▶ Text section:
ZotFile - Advanced PDF management for Zotero
This is an old discussion that has not been active in a long time. Before commenting here, you should strongly consider starting a new discussion instead. If you think the content of this discussion is still relevant, you can link to it from your new discussion.
This discussion has been closed.
MILKLIMuser, it's hard to say anything without more information. Do you "Attach stored copy of file(s)" or use a "custom location" (zotfile preferences)? The other thing that might matter is whether you change a file from a stored copy to a custom location, from a custom location to a custom location etc? Did you change any settings before zotfile started to be slow? In my experience, linked attachments are slower. Is it equally slow when you add an attachments through Zotero not using zotfile?
bwiernik, fixed (but I didn't upload a new beta).
Beta test: Here is the current zotfile beta with improved extraction of pdf annotations and improved renaming of files. If you test this version, please let me know how the extraction compares to pervious version and whether the renaming works smoothly.
Thanks for the suggestions. First I must clarify quite some things indeed:
- in the end, I want to have everything as linked files on a network drive. I have 165 such items now in 'good shape', renamed etc. This number will become 'thousands' eventually, as I collect papers from a whole team.
- for the previous reason, I do not use Zotero to sync files, I only sync items.
- I had already installed the PDF indexing plugins (pdfinfo/pdftotext) to 'retrieve metadata from pdf' earlier on (so that may entail interference with indexing setting, I don't know). At least that is true for my Windows machine at work - not for the Linux machine at home. This may hold a clue to explain 'A' below, after reading your last post.
- I still have 'old' pdf collections of > 1000 papers, simply in folders on my hard drive:
A. I have recently been dragging these into Zotero (now just as attachment; eventually to get them moved and linked). That went very slow on my (more recent) Windows XP quad core Pentium Core i5 machine (at work) - about 2.5 pdfs per minute - but fast on a single core Pentium IV Linux (:-D at home) - about 25 pdfs per minute I estimate.

▶ Excerpted records:
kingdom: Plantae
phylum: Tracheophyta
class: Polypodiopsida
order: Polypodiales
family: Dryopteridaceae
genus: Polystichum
* * *
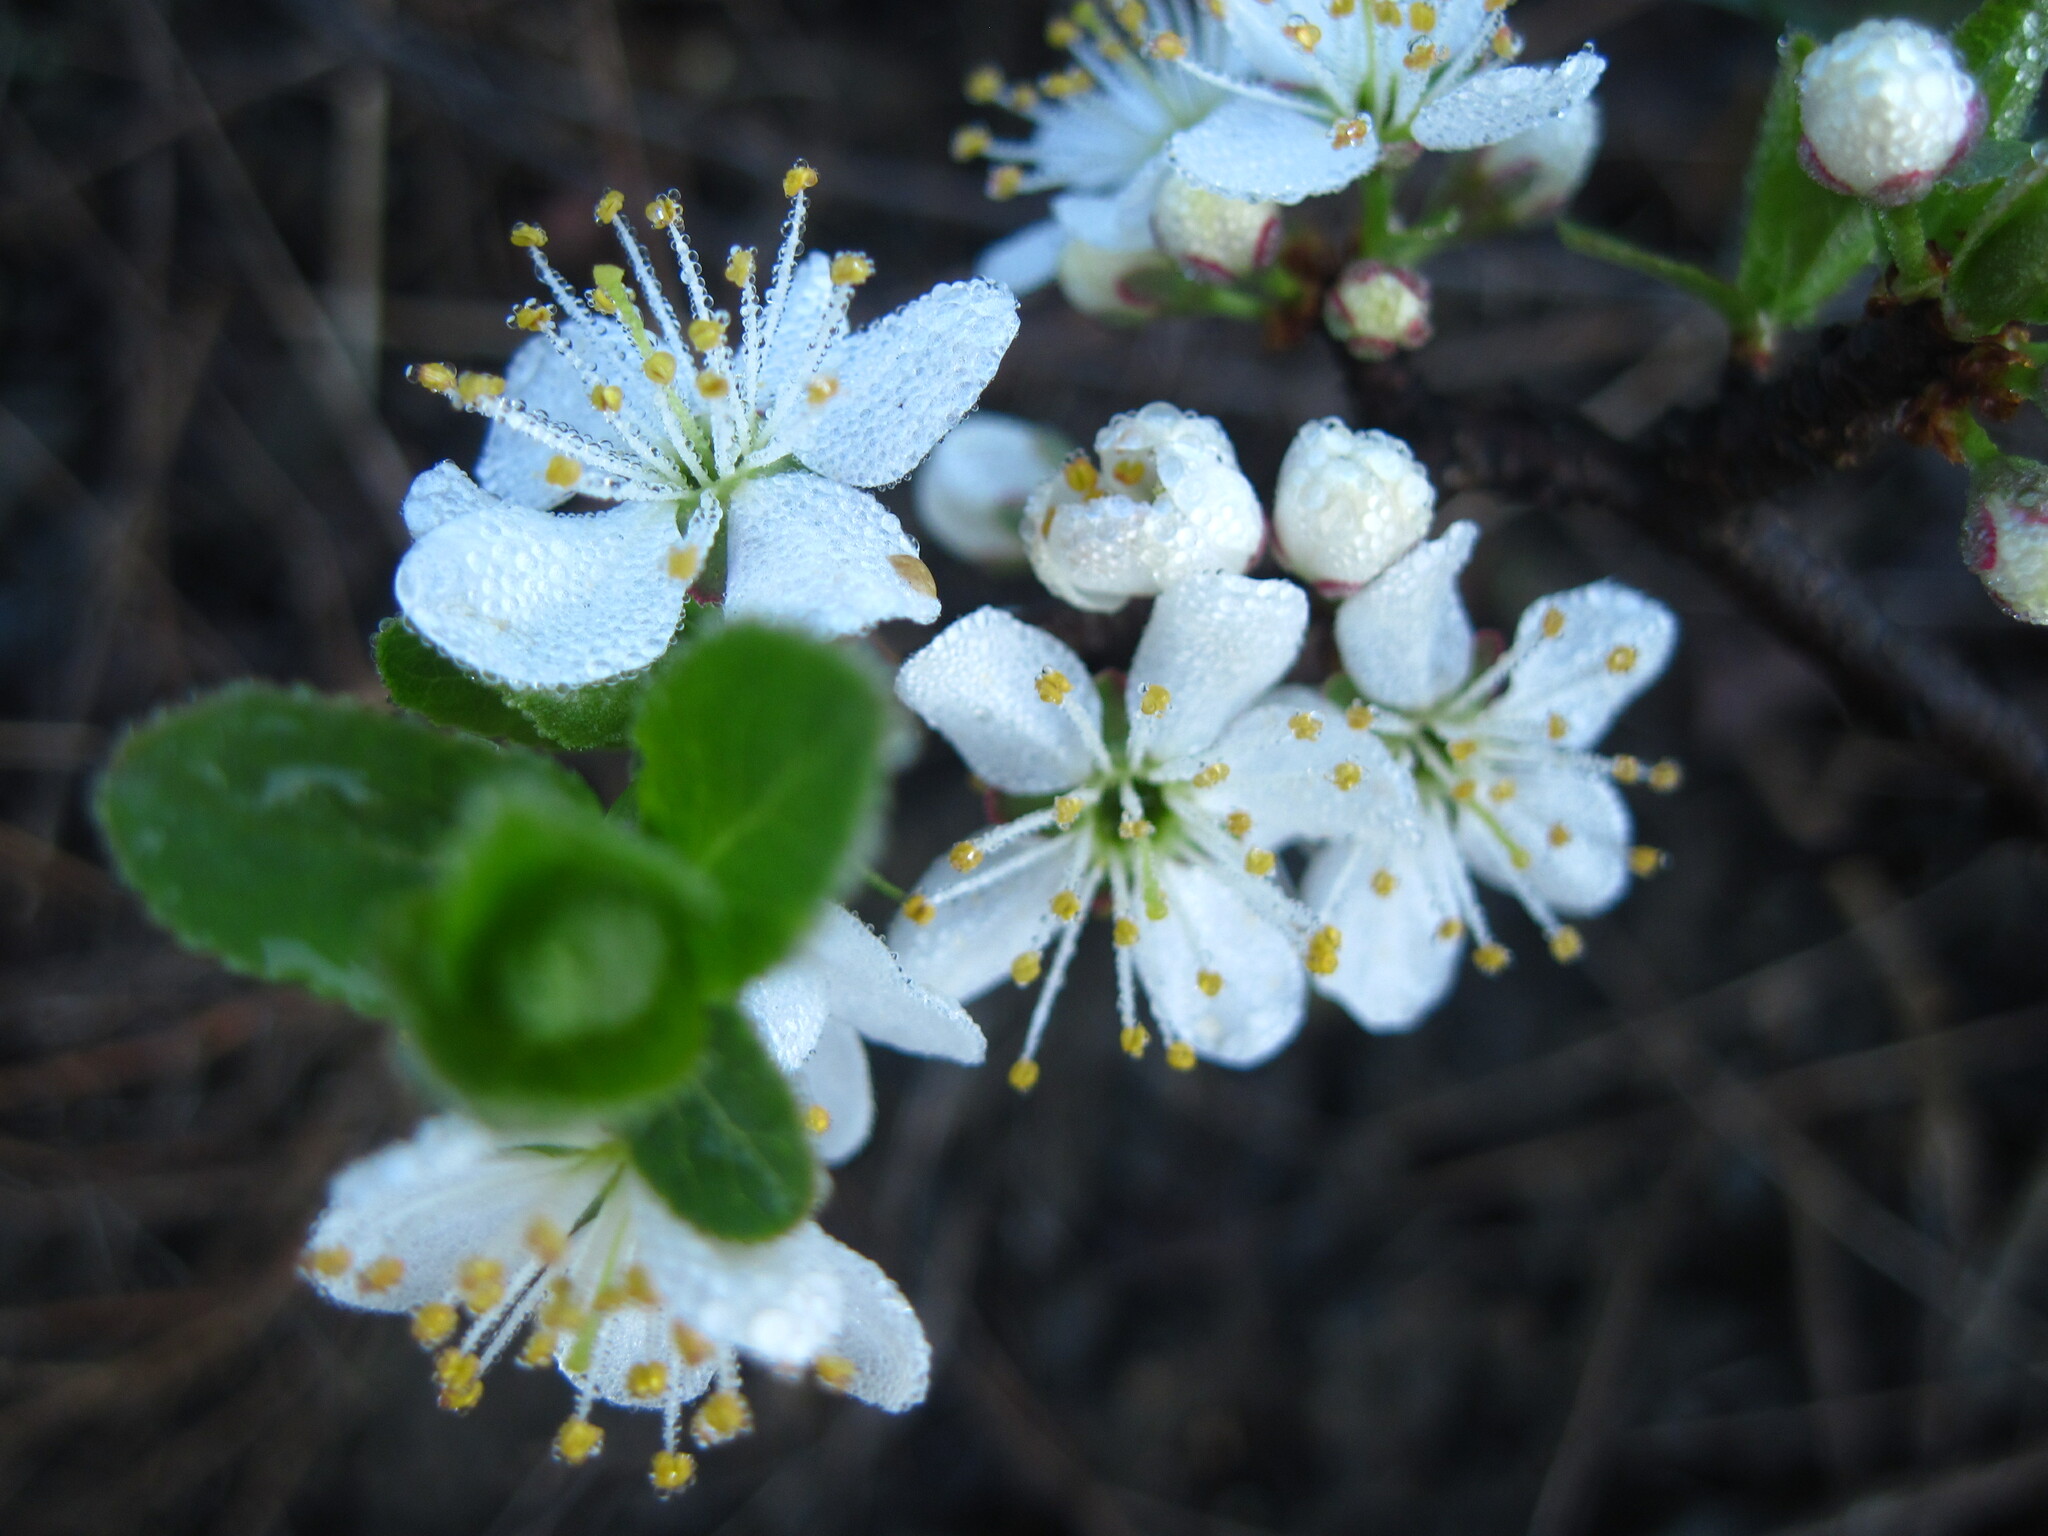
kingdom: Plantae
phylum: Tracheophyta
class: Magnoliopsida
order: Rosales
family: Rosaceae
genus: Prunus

▶ Complete the following:
[1] Copy the ZotFile discussion word for word, from "ZotFile - Advanced" to "a new beta).".
[2] Extend the ZotFile discussion, picking up after its last sentence.

▶ Results in order:
[1]
ZotFile - Advanced PDF management for Zotero
This is an old discussion that has not been active in a long time. Before commenting here, you should strongly consider starting a new discussion instead. If you think the content of this discussion is still relevant, you can link to it from your new discussion.
This discussion has been closed.
MILKLIMuser, it's hard to say anything without more information. Do you "Attach stored copy of file(s)" or use a "custom location" (zotfile preferences)? The other thing that might matter is whether you change a file from a stored copy to a custom location, from a custom location to a custom location etc? Did you change any settings before zotfile started to be slow? In my experience, linked attachments are slower. Is it equally slow when you add an attachments through Zotero not using zotfile?
bwiernik, fixed (but I didn't upload a new beta).

[2]
A smaller part was done on the Win machine and the rest on the Linux machine, so for now I cannot open all of them from either machine until after I have moved and linked them. (as I sync only the items through zotero, not files)
B. on the Windows machine (at work) I have retrieved metadata for the pdfs that I dragged in there. In itself that went quite fast.
[I first have to do extra work (especially tagging and adding notes) on all these items before I will convert them into linked, renamed files. So I keep these locally for now.]
C. it was only after steps A and B that I used Zotfile again (at work) for some (new) items and noticed the slow behaviour of renaming and moving. I have not changed settings either in Zotero or ZotFile during the whole process. So before, linking and renaming went fast!
- meanwhile, I have noticed that zotero.sqlite of this Windows installation is 10 times larger than on my synced (!) Linux version (i.e. 4 vs. 40 MB). Also a freshly installed sync on another Windows machine is only 4 MB.
- in those synced Zotero installations where no metadata retrieval has (yet) taken place for single pdf files (if that's the cause), ZotFile renaming still goes very fast. I might test whether retrieving pdf metadata has the same effect there on speed and on size of zotero.sqlite. Or it might be the actual installation of the PDF indexing tools that is the problem.
- For your reference, I had a look into the Windows version where I did the metadata retrieval and I see 'Indexed: 421, Partial: 6, Unindexed: 620, Words: 120677'. In the synced installation on a second Windows machine where the PDF indexing plugins are not installed, I read zeroes except for the Unindexed (1047).
After reading your response, some thinking and surfing the web, I see myself faced with four options which may help and/or solve problems:
1. use Zotfile 3.2 as you suggest and see whether that solves problems. Btw, can I upgrade an already installed ZotFile 3.1 to the 3.2 beta (using the xpi file) without losing ZotFile settings?
2. try to get a leaner zotero.sqlite file again, by doing a restore from the server, as I suspect it from being unnecessarily bloated due to the history it underwent. However I don't know (yet) what that will do with the pdf files that are still locally stored.
3. Install the zotero-auto-index plugin (https://github.com/friflaj/zotero-auto-index); perhaps I should do that anyway.
4. Clear the Index in Zotero preferences?
As you may now see what will be the best to do, I'll wait for your ideas before doing 'trial and error'. Thanks again! I see my report is quite long, but also rather complete, I hope.
http://www.zotero.org/support/dev_builds#zotero_40_beta
- clear the index. This reduced the zotero.sqlite file back to 4 MB
- I have removed the pdf indexing tools. Importing pdfs and ZotFile-renaming is fast again! I will use the pdf indexing tools only temporarily now (to retrieve metadata).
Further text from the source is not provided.